La premessa del mio lavoro è che l’Italia da 30 anni è avvolta in questa cultura che considero una sorta di esperimento televisivo. La figura di Silvio Berlusconi è inscindibile dalla tv commerciale italiana, le sue visioni di stile di vita vi sono rispecchiate, vi è una comunanza, insomma c’è il suo stampo.

Trent’anni non si cancellano con un colpo di spugna.
Spero che il mio metodo di osservare aiuti il cambiamento, perché sta a noi decidere il futuro della nostra tv e della cultura in generale. Io faccio film per raccontare qualcos’altro. Non è stato facile il ritratto di questo mondo perché ha un po’ il monopolio di se stesso, si racconta molto da solo. Non m’interessava parlare di Berlusconi riferendomi alle campagne d’inchiesta con tanto di retorica giornalistica, volevo raccontare la realtà in modo più emotivo.

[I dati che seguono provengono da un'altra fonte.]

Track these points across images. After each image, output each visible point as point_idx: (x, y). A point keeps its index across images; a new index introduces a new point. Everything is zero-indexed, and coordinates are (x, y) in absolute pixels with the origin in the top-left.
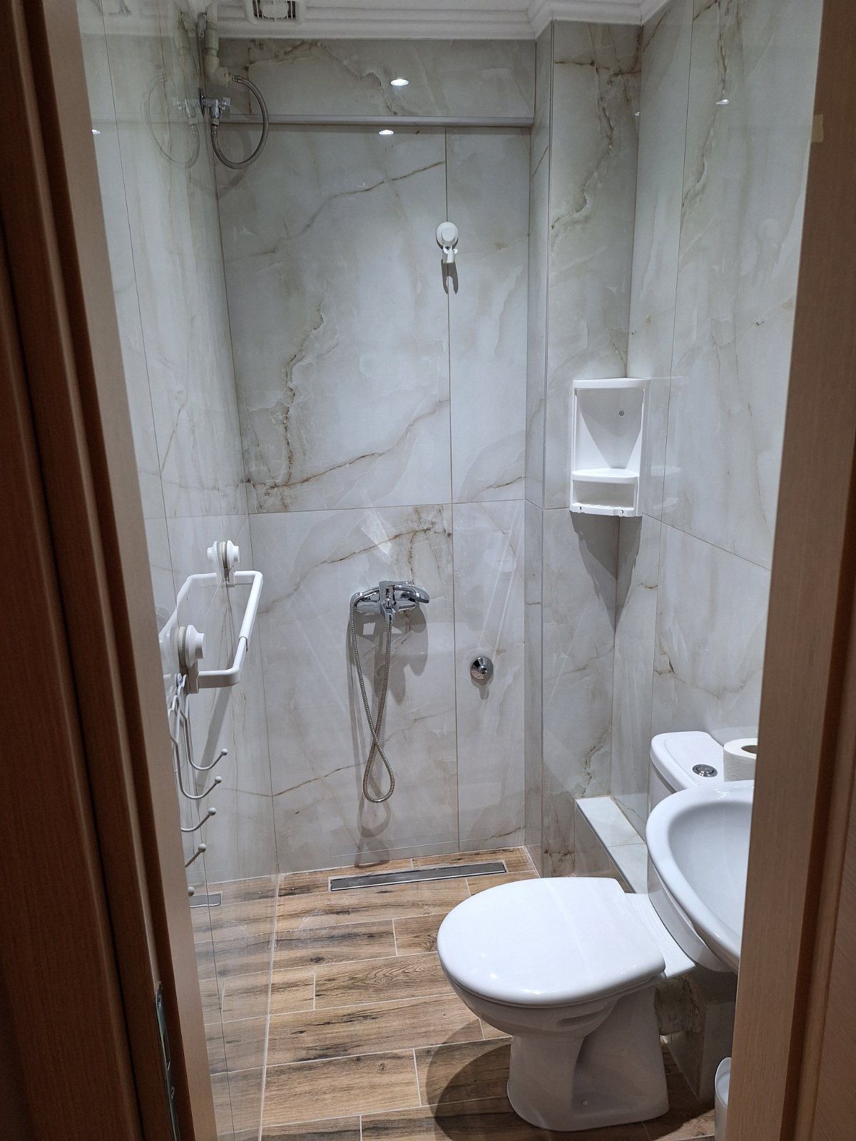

Esiste la tv commerciale in Svezia?
Sì, è simile a quella italiana, ma le donne non appaiono così svestite come da noi, e non è così dominante come in Italia, l’80% degli svedesi legge ogni giorno i giornali. E poi c’è una televisione pubblica, diversa della Rai, senza pubblicità ma con il canone, con una programmazione prevalente di educational e documentari con l’obiettivo che faccia bene al Paese. In Svezia il connubio italiano tra tv e potere politico viene giudicato pericoloso.